The unfairness of the blacklisting was striking: Could a man be punished for what he believes? Do thoughts make one disloyal? Even if one served as a soldier and a journalist lauded for his coverage of GIs? “Speech was now punishable,” Bernstein wrote in retrospect, as quoted in the Dartmouth article. “You did not have to do anything, you had only to advocate.”
Perhaps one of Bernstein’s most important scripts was for The Front (1976), based on his own experiences on the blacklist and directed by Ritt. Bernstein originally approached the story as a straight drama about an individual on the blacklist, but he and Ritt couldn’t get anyone interested.
“I had always wanted to do a comedy. Humor was very much a part of me,” Bernstein said in a 1997 interview with Patrick McGilligan for the book Backstory 3: Interviews with Screenwriters of the 60s. He got the idea of writing it as a dark comedy, with the front as the focus.
“And I felt we were able to make the points that we wanted to make,” he said to McGrath in 2013. “The political points were made, and in a much more audience-friendly way.” The screenplay was nominated for an Oscar.
“We screened the award-winning film The Front multiple times, and it was very powerful to hear how Walter’s personal story was the inspiration for the film,” wrote Satter in her tribute. “And for all the writers, often too young to really know the devastation of the blacklist, for them to understand the privilege of devoting a life to writing, free expression, and, of course, using your real name, this would be an unforgettable evening.”
Continually captivated by political issues — he left the American Communist Party in 1956, after the Soviet Union invaded Hungary — Bernstein also wrote Paris Blues (1961, co-written with Jack Scher and Irene Kamp), on American expatriates and racial tolerance in Paris and starring Sidney Poitier and Paul Newman; Fail Safe (1964), about an accidental nuclear crisis; and The Molly Maguires (1970), about Irish American coal miners fighting union busting and starring Sean Connery in a sympathetic role. Not-so-political films included Semi-Tough (1977), which spoofed New Age movements of the 1970s and starred Burt Reynolds and Kris Kristofferson, and Yanks (1979, co-written with Colin Welland), about American soldiers in the U.K. during World War II, with Richard Gere and Vanessa Redgrave.
The prolific Bernstein also wrote for television, including the scripts for the Emmy-winning Miss Evers’ Boys (1997), based on the true story of the U.S. government using Black men for syphilis research, and Hidden (2011), a crime drama miniseries.
He worked well into his 90s. “It was like watching a woodpecker in heat,” said Bernstein’s son Nick in the Dartmouth article. “Writing was his life force.” Bernstein died of pneumonia at age 101.
Bernstein held dear his memories of the camaraderie during the blacklist period, when writers helped and shared work with one another.
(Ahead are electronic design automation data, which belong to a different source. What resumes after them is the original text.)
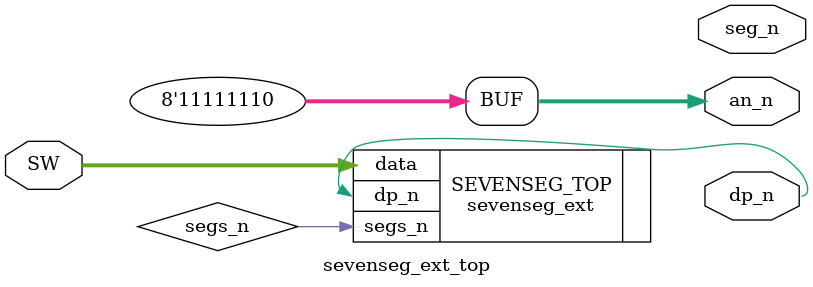
<source format=sv>
`timescale 1ns / 1ps


module sevenseg_ext_top(
    input logic [6:0] SW,
    output logic [6:0] seg_n,
    output logic dp_n,
    output logic [7:0] an_n

    );

    // Turning on the right most 7 Seg Display- Logic Low
    assign an_n = 8'b11111110;
    sevenseg_ext SEVENSEG_TOP(.data(SW), .segs_n(segs_n), .dp_n(dp_n));
endmodule

</source>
His obituary printed in The New York Times recalls Bernstein’s thoughts on that time: “I look back on that period with some fondness in a way, in terms of relationships and support and friendships. We helped each other during that period. And in a dog-eat-dog business, it was quite rare.”
Past recipients of the Walter Bernstein Screenwriting Fellowship include Dina Amer in 2022 (Cain and Abel), Erica Tremblay and Miciana Alise in 2021 (Fancy Dance), and A.V. Rockwell in 2019 (A Thousand and One).